• Information shown:

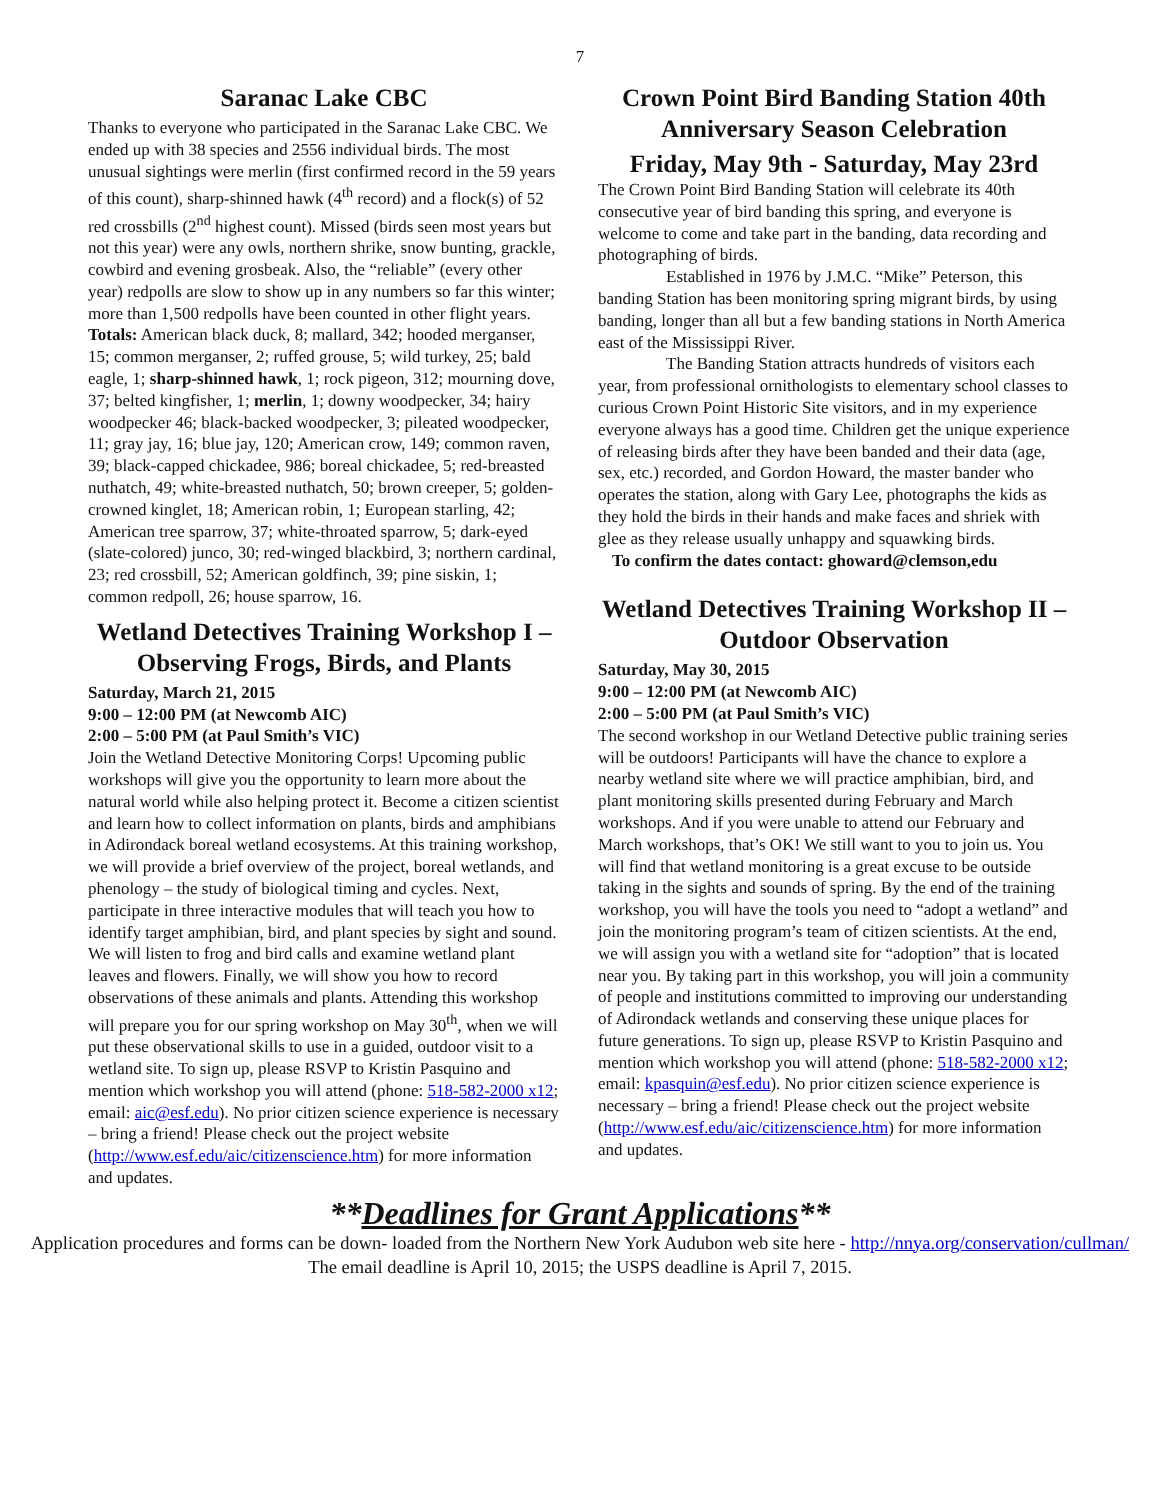7
Saranac Lake CBC
Thanks to everyone who participated in the Saranac Lake CBC. We ended up with 38 species and 2556 individual birds. The most unusual sightings were merlin (first confirmed record in the 59 years of this count), sharp-shinned hawk (4<sup>th</sup> record) and a flock(s) of 52 red crossbills (2<sup>nd</sup> highest count). Missed (birds seen most years but not this year) were any owls, northern shrike, snow bunting, grackle, cowbird and evening grosbeak. Also, the “reliable” (every other year) redpolls are slow to show up in any numbers so far this winter; more than 1,500 redpolls have been counted in other flight years.
Totals: American black duck, 8; mallard, 342; hooded merganser, 15; common merganser, 2; ruffed grouse, 5; wild turkey, 25; bald eagle, 1; sharp-shinned hawk, 1; rock pigeon, 312; mourning dove, 37; belted kingfisher, 1; merlin, 1; downy woodpecker, 34; hairy woodpecker 46; black-backed woodpecker, 3; pileated woodpecker, 11; gray jay, 16; blue jay, 120; American crow, 149; common raven, 39; black-capped chickadee, 986; boreal chickadee, 5; red-breasted nuthatch, 49; white-breasted nuthatch, 50; brown creeper, 5; golden-crowned kinglet, 18; American robin, 1; European starling, 42; American tree sparrow, 37; white-throated sparrow, 5; dark-eyed (slate-colored) junco, 30; red-winged blackbird, 3; northern cardinal, 23; red crossbill, 52; American goldfinch, 39; pine siskin, 1; common redpoll, 26; house sparrow, 16.
Wetland Detectives Training Workshop I – Observing Frogs, Birds, and Plants
Saturday, March 21, 2015
9:00 – 12:00 PM (at Newcomb AIC)
2:00 – 5:00 PM (at Paul Smith’s VIC)
Join the Wetland Detective Monitoring Corps! Upcoming public workshops will give you the opportunity to learn more about the natural world while also helping protect it. Become a citizen scientist and learn how to collect information on plants, birds and amphibians in Adirondack boreal wetland ecosystems. At this training workshop, we will provide a brief overview of the project, boreal wetlands, and phenology – the study of biological timing and cycles. Next, participate in three interactive modules that will teach you how to identify target amphibian, bird, and plant species by sight and sound. We will listen to frog and bird calls and examine wetland plant leaves and flowers. Finally, we will show you how to record observations of these animals and plants. Attending this workshop will prepare you for our spring workshop on May 30<sup>th</sup>, when we will put these observational skills to use in a guided, outdoor visit to a wetland site. To sign up, please RSVP to Kristin Pasquino and mention which workshop you will attend (phone: 518-582-2000 x12; email: aic@esf.edu). No prior citizen science experience is necessary – bring a friend! Please check out the project website (http://www.esf.edu/aic/citizenscience.htm) for more information and updates.
Crown Point Bird Banding Station 40th Anniversary Season Celebration
Friday, May 9th - Saturday, May 23rd
The Crown Point Bird Banding Station will celebrate its 40th consecutive year of bird banding this spring, and everyone is welcome to come and take part in the banding, data recording and photographing of birds.
Established in 1976 by J.M.C. “Mike” Peterson, this banding Station has been monitoring spring migrant birds, by using banding, longer than all but a few banding stations in North America east of the Mississippi River.
The Banding Station attracts hundreds of visitors each year, from professional ornithologists to elementary school classes to curious Crown Point Historic Site visitors, and in my experience everyone always has a good time. Children get the unique experience of releasing birds after they have been banded and their data (age, sex, etc.) recorded, and Gordon Howard, the master bander who operates the station, along with Gary Lee, photographs the kids as they hold the birds in their hands and make faces and shriek with glee as they release usually unhappy and squawking birds.
To confirm the dates contact: ghoward@clemson,edu
Wetland Detectives Training Workshop II – Outdoor Observation
Saturday, May 30, 2015
9:00 – 12:00 PM (at Newcomb AIC)
2:00 – 5:00 PM (at Paul Smith’s VIC)
The second workshop in our Wetland Detective public training series will be outdoors! Participants will have the chance to explore a nearby wetland site where we will practice amphibian, bird, and plant monitoring skills presented during February and March workshops. And if you were unable to attend our February and March workshops, that’s OK! We still want to you to join us. You will find that wetland monitoring is a great excuse to be outside taking in the sights and sounds of spring. By the end of the training workshop, you will have the tools you need to “adopt a wetland” and join the monitoring program’s team of citizen scientists. At the end, we will assign you with a wetland site for “adoption” that is located near you. By taking part in this workshop, you will join a community of people and institutions committed to improving our understanding of Adirondack wetlands and conserving these unique places for future generations. To sign up, please RSVP to Kristin Pasquino and mention which workshop you will attend (phone: 518-582-2000 x12; email: kpasquin@esf.edu). No prior citizen science experience is necessary – bring a friend! Please check out the project website (http://www.esf.edu/aic/citizenscience.htm) for more information and updates.
**Deadlines for Grant Applications**
Application procedures and forms can be down- loaded from the Northern New York Audubon web site here - http://nnya.org/conservation/cullman/
The email deadline is April 10, 2015; the USPS deadline is April 7, 2015.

• What is expected: Look through the entries above; copy every line holding the string "Detectives".

• Worked solution:
Wetland Detectives Training Workshop I – Observing Frogs, Birds, and Plants
Wetland Detectives Training Workshop II – Outdoor Observation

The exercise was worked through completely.